Exercise aim » Please quote the passage on trade secret protection under the TPP in full, word for word.

Study text »
Far from adding anything new, this requirement in the TPP merely repeats well understood concepts. In the common law provinces throughout Canada, the foundation for protecting trade secrets is sui generis and rests, in part, on the traditional jurisdictional bases of contract, equity and property to enforce the policy of the law that confidences be respected.[1] Canadian laws that protect trade secrets and other confidential information already fully comply with the TPP’s requirements for civil law protection of trade secrets.[2]

Contrary to the suggestions of Prof. Breznitz, the TPP obligations:

  • do not require protection of information that is publically available;
  • do not prevent the use of general skills and knowledge of employees or inhibit the use of this information for new employers;
  • limit the scope of the obligations to those historically justified under Canadian law; and
  • do not create any new risks that would hinder innovation or entrepreneurship.

In fact, far from stifling innovation, the policies behind protection of industrial trade secrets reflected in the treaty would both encourage invention and maintain standards of commercial ethics, good faith, and honest and fair dealing.[3]

Prof. Breznitz’s second assertion is that the TPP’s requirement for criminal sanctions poses great risks.

Listed entries »
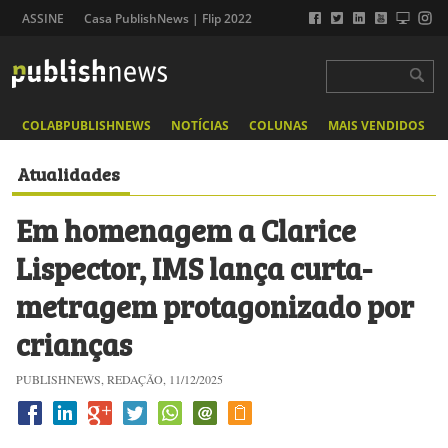
ASSINE
Casa PublishNews | Flip 2022
COLABPUBLISHNEWS
NOTÍCIAS
COLUNAS
MAIS VENDIDOS
Atualidades
Em homenagem a Clarice
Lispector, IMS lança curta-
metragem protagonizado por
crianças
PUBLISHNEWS, REDAÇÃO, 11/12/2025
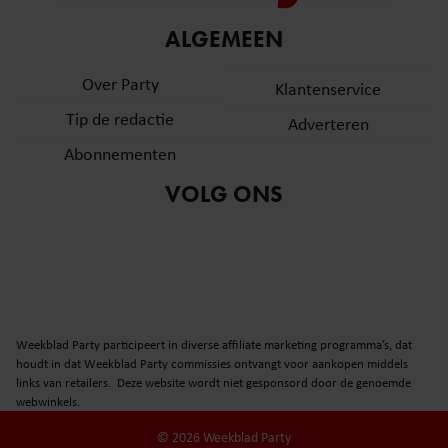
informatie over uw gebruik van onze site met onze
ALGEMEEN
partners voor social media, adverteren en analyse. Deze
partners kunnen deze gegevens combineren met andere
Over Party
Klantenservice
informatie die u aan ze heeft verstrekt of die ze hebben
verzameld op basis van uw gebruik van hun services. U
Tip de redactie
Adverteren
gaat akkoord met onze cookies als u onze website blijft
Abonnementen
gebruiken.
VOLG ONS
Weekblad Party participeert in diverse affiliate marketing programma’s, dat
houdt in dat Weekblad Party commissies ontvangt voor aankopen middels
links van retailers. Deze website wordt niet gesponsord door de genoemde
webwinkels.
© 2026 Weekblad Party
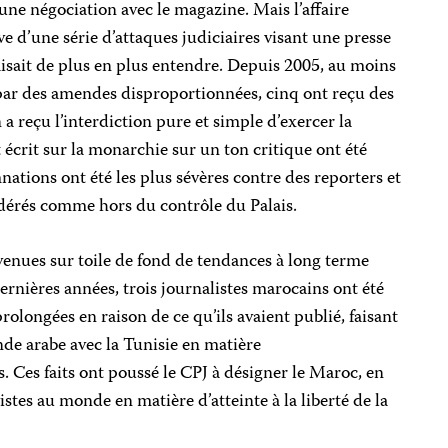
une négociation avec le magazine. Mais l’affaire
e d’une série d’attaques judiciaires visant une presse
isait de plus en plus entendre. Depuis 2005, au moins
 par des amendes disproportionnées, cinq ont reçu des
 a reçu l’interdiction pure et simple d’exercer la
 écrit sur la monarchie sur un ton critique ont été
nations ont été les plus sévères contre des reporters et
idérés comme hors du contrôle du Palais.
venues sur toile de fond de tendances à long terme
ernières années, trois journalistes marocains ont été
olongées en raison de ce qu’ils avaient publié, faisant
e arabe avec la Tunisie en matière
 Ces faits ont poussé le CPJ à désigner le Maroc, en
stes au monde en matière d’atteinte à la liberté de la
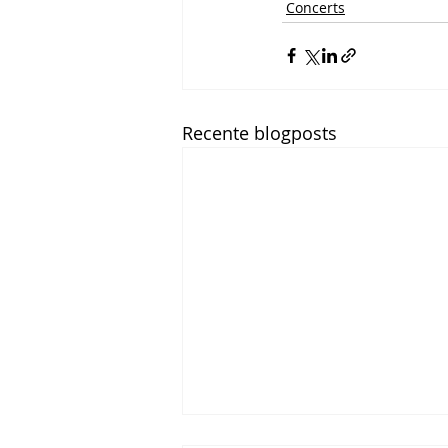
Concerts
Recente blogposts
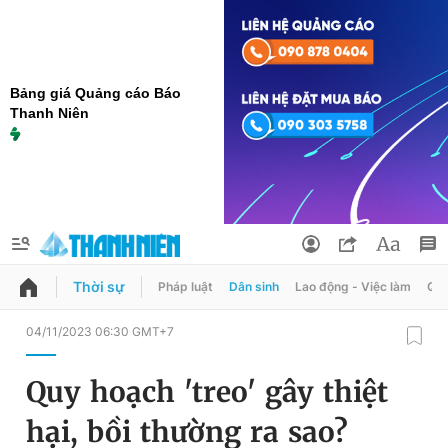
Bảng giá Quảng cáo Báo
Thanh Niên
Thời sự
Pháp luật
Dân sinh
Lao động - Việc làm
Quy
QUẢNG CÁO
ĐẶT BÁO
04/11/2023 06:30 GMT+7
Thông tin tài khoản
Quy hoạch 'treo' gây thiệt
Đổi mật khẩu
Chuyên mục
hại, bồi thường ra sao?
Tin đã lưu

Written solution »
Far from adding anything new, this requirement in the TPP merely repeats well understood concepts. In the common law provinces throughout Canada, the foundation for protecting trade secrets is sui generis and rests, in part, on the traditional jurisdictional bases of contract, equity and property to enforce the policy of the law that confidences be respected.[1] Canadian laws that protect trade secrets and other confidential information already fully comply with the TPP’s requirements for civil law protection of trade secrets.[2]

Contrary to the suggestions of Prof. Breznitz, the TPP obligations:

  • do not require protection of information that is publically available;
  • do not prevent the use of general skills and knowledge of employees or inhibit the use of this information for new employers;
  • limit the scope of the obligations to those historically justified under Canadian law; and
  • do not create any new risks that would hinder innovation or entrepreneurship.

In fact, far from stifling innovation, the policies behind protection of industrial trade secrets reflected in the treaty would both encourage invention and maintain standards of commercial ethics, good faith, and honest and fair dealing.[3]

Prof. Breznitz’s second assertion is that the TPP’s requirement for criminal sanctions poses great risks.